Older adults have special needs that must be met during any crisis, these include but not limited to nutrition, physical activity, health care, communication, and socialization (Vahia et al., 2020). Positive social connections and relationships are fundamental for older adults’ well-being as social beings, and the loss of these connections could have profound effects both with physical and mental health of these individuals (Gayer et al., 2020). In addition, the restricted contact with people around them has resulted to loss of financial and social support of which is significant for older people in their daily living (Bidzan-Bluma et al., 2020). As such, in order to respond to changing environmental conditions, the presence of these known threats during any crisis (e.g. pandemic crisis) and the need to sustain their individual needs as human beings for survival increases their internal resilience as human beings for adaptation and survival. Therefore, this theory assumes that in times of crisis, health needs develop into a health threat that compels older persons to develop internal resiliency in order to preserve their integrity, wellbeing and quality of life (Need – Threat Internal Resiliency Theory) as illustrated on Figure 1.
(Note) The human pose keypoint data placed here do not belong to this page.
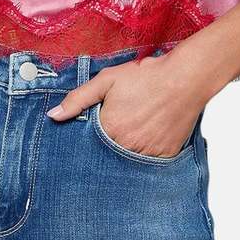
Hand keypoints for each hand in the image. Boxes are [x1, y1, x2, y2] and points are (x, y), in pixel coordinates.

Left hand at [46, 53, 202, 157]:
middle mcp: (126, 146)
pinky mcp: (165, 155)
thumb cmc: (146, 76)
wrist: (185, 78)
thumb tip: (53, 116)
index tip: (96, 130)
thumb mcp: (107, 80)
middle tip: (119, 127)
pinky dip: (146, 153)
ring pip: (128, 160)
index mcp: (109, 129)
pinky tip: (149, 135)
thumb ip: (78, 99)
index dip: (91, 137)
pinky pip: (149, 162)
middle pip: (108, 154)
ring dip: (126, 151)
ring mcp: (147, 153)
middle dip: (108, 145)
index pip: (90, 144)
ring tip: (134, 130)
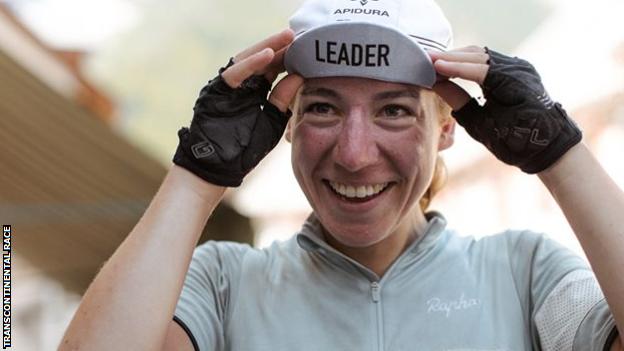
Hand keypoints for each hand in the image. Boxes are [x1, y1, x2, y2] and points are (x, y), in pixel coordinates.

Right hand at [173, 29, 303, 186]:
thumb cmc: (245, 149)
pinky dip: (251, 63)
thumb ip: (282, 100)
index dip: (289, 58)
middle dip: (279, 46)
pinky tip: (268, 54)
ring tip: (286, 38)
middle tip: (298, 35)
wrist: (220, 169)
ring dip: (266, 47)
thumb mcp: (271, 122)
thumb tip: (299, 76)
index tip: (307, 49)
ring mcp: (227, 87)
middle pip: (261, 60)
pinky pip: (234, 73)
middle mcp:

Internal resiliency plays an important role among older people during crisis as threat and needs coexist during this unanticipated and dynamic situation. As such, when doing crisis planning and implementing intervention as well as preventive measures to curb the problem, older adult needs should be taken into careful consideration as these individuals may require more special attention and support compare with other population group. Hence, the outcome of this study has big implications for public health policy as well as in developing and implementing health services concerning older person during any disaster or pandemic crisis. The theory further provides a wider perspectives on how nurses takes care of older persons to develop resiliency in times of pandemic such as COVID19. Moreover, further studies must be conducted to validate the three proposition of this theory supporting its assumption between the relationship of health needs and threat as strong force that drives older adults’ development of internal resiliency in times of crisis.